Production of the D-1 variant started in 1941 with 476 deliveries, rising to 917 D-1 and D-3 in 1942. The D-series saw extensive use in the Eastern Front and the Middle East. Bomb carrying ability was massively increased from 500 kg in the B-version to 1,800 kg in the D-version (max load for short ranges, overload condition), a typical bomb load ranged from 500 to 1,200 kg.

The D-2 was a variant used as a glider tug by converting older D-series airframes. The D-3 was an improved D-1 with more armor for its ground-attack role. The D-4 designation applied to a prototype torpedo-bomber version. The Ju 87 D-5 was another ground-attack variant that appeared in mid 1943, it had the outer wing panels extended, dive brakes were removed and the wing-mounted 7.92 mm MG 17 machine guns were replaced by 20 mm MG 151 cannons.

The D-6 was not built, for unknown reasons. The D-7 was another ground attack aircraft based on D-1 airframes upgraded to D-5 standard (armor, wing cannons, extended wing panels), while the D-8 was similar to the D-7 but based on D-3 airframes. It's a common myth that the D-7 and D-8 were specifically designed and built for night fighting as they were solely based on converted airframes and used for multiple mission types.

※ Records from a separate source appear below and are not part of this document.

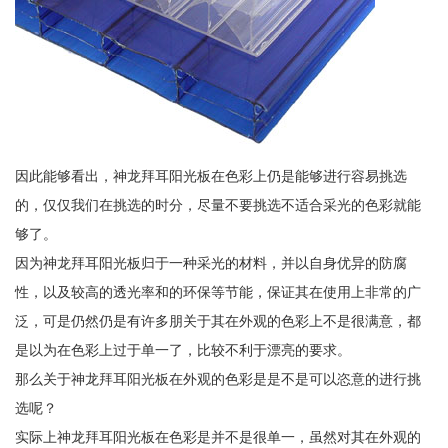
因此能够看出，神龙拜耳阳光板在色彩上仍是能够进行容易挑选
的，仅仅我们在挑选的时分，尽量不要挑选不适合采光的色彩就能
够了。
因为神龙拜耳阳光板归于一种采光的材料，并以自身优异的防腐
性，以及较高的透光率和的环保等节能，保证其在使用上非常的广
泛，可是仍然仍是有许多朋关于其在外观的色彩上不是很满意，都
是以为在色彩上过于单一了，比较不利于漂亮的要求。
那么关于神龙拜耳阳光板在外观的色彩是是不是可以恣意的进行挑
选呢？
实际上神龙拜耳阳光板在色彩是并不是很单一，虽然对其在外观的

The Ju 87E and F proposals were never built, and Junkers went straight onto the next variant. Another variant derived from the Ju 87D airframe was called the Ju 87H, and saw service as a dual-control trainer.

Ju 87G
With the G variant the aging airframe of the Ju 87 found new life as an anti-tank aircraft. This was the final operational version of the Stuka and was deployed on the Eastern Front starting in the early months of 1943. The Ju 87G was armed with two 37 mm cannons mounted in under-wing gondolas, each loaded with a 6-round magazine of armour piercing tungsten ammunition. With these weapons the Kanonenvogel ("cannon-bird"), as it was nicknamed, proved spectacularly successful at the hands of the Luftwaffe ace Hans-Ulrich Rudel. The G-1 was converted from older D-series airframes retaining the smaller wing but without the dive brakes. The G-2 was similar to the G-1 except using the extended wing of the D-5 with 208 G-2 new built and at least 22 more converted from D-3 airframes.

While still slow, its stable attitude, large wings and low stall speed were valuable in the acquisition of slow moving targets, such as assault boats and ground vehicles. The G-1 even influenced the design of the A-10 Thunderbolt II, with Hans Rudel's book, Stuka Pilot, being required reading for all members of the A-X project.